東京都内での聖火リレーも大詰めだが…(ロイター)

東京五輪の聖火リレーが東京都内で9日から15日間行われる予定だったが、新型コロナウイルス感染再拡大の影響で、島しょ部を除く全日程で公道の走行が中止となった。ただ、ここにきて関係者たちからは“無念”の声ではなく、安堵の声が上がっている。

聖火リレーは3月25日、福島県のJヴィレッジからスタート。7月23日の開会式(東京・国立競技場)に向けて、全国各地で多くのランナーが聖火をつないでいる。聖火リレーに携わる関係者によると、温かい拍手でランナーたちを見送る光景が見られた一方で、地方では少数の人たちが沿道で「五輪反対」のプラカードなどを掲げていたという。

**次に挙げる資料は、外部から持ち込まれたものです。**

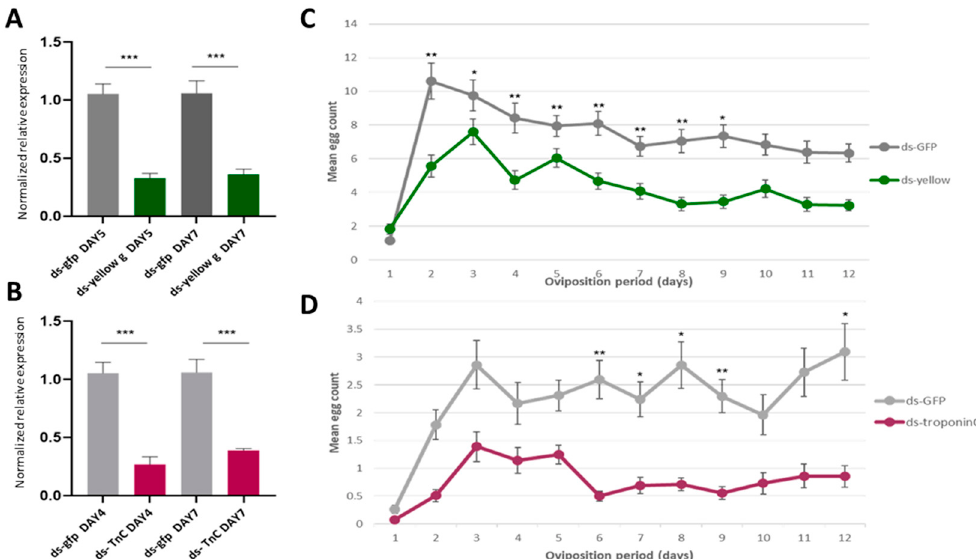
Figure 6. The effect of yellow-g and troponin C knockdown to oviposition. ( A , B ) Relative quantitative analysis of the yellow-g gene ( A ) and the troponin C gene ( B ) in the double-stranded (ds)RNA-injected B. oleae insects. Expression levels were evaluated relative to the control injections with ds- gfp . All values were normalized using Rpl19 and actin3 as the reference genes. Data are presented as means ± standard deviation (SD). Asterisks indicate the significance level of the difference between the two samples ( p < 0.05, unpaired Student’s t -test). ( C , D ) Oviposition activity of treated females during a 12-day period. Day count starts one day after mating assay. Mean values ± standard error of triplicate data from three biological replicates is shown. ( C ) The mean daily egg count for the females mated with males injected with ds- yellow (green line) and males injected with ds- gfp (grey line). ( D ) The burgundy line shows the oviposition rate of the females injected with ds- troponin C and the grey line shows the oviposition of the control group (ds- gfp ). The asterisks indicate statistically significant difference: p value < 0.05 (*), p < 0.021 (**), p < 0.0002 (***) (one-way ANOVA followed by Dunnett’s multiple comparisons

リレーも大詰めとなった今月4日には、茨城県内で沿道の女性が「五輪反対」などと言いながらランナーに水鉄砲で液体をかける事案が発生。大事には至らなかったが、聖火リレー関係者は「地方では少数だったけど、東京だとどうなるか分からない」と不安を口にしていた。

さらに8日にはIOCのトーマス・バッハ会長が来日。歓迎されていない広島訪問を“強行”するなど、空気の読めない言動を連発しており、五輪開催反対派たちの活動を加熱させている。バッハ会長の宿泊先近隣でも開催反対のデモが行われるなど、五輪開幕が近づくにつれて緊張は高まるばかりの状況だ。

かねて聖火リレー関係者の間では「(都内だと)テロのようなことが起きるかもしれない」と不安の声が出ていた。それだけにバッハ会長の来日前に、コロナ再拡大を考慮して公道走行中止を決めていたことは“英断”だったと言えそうだ。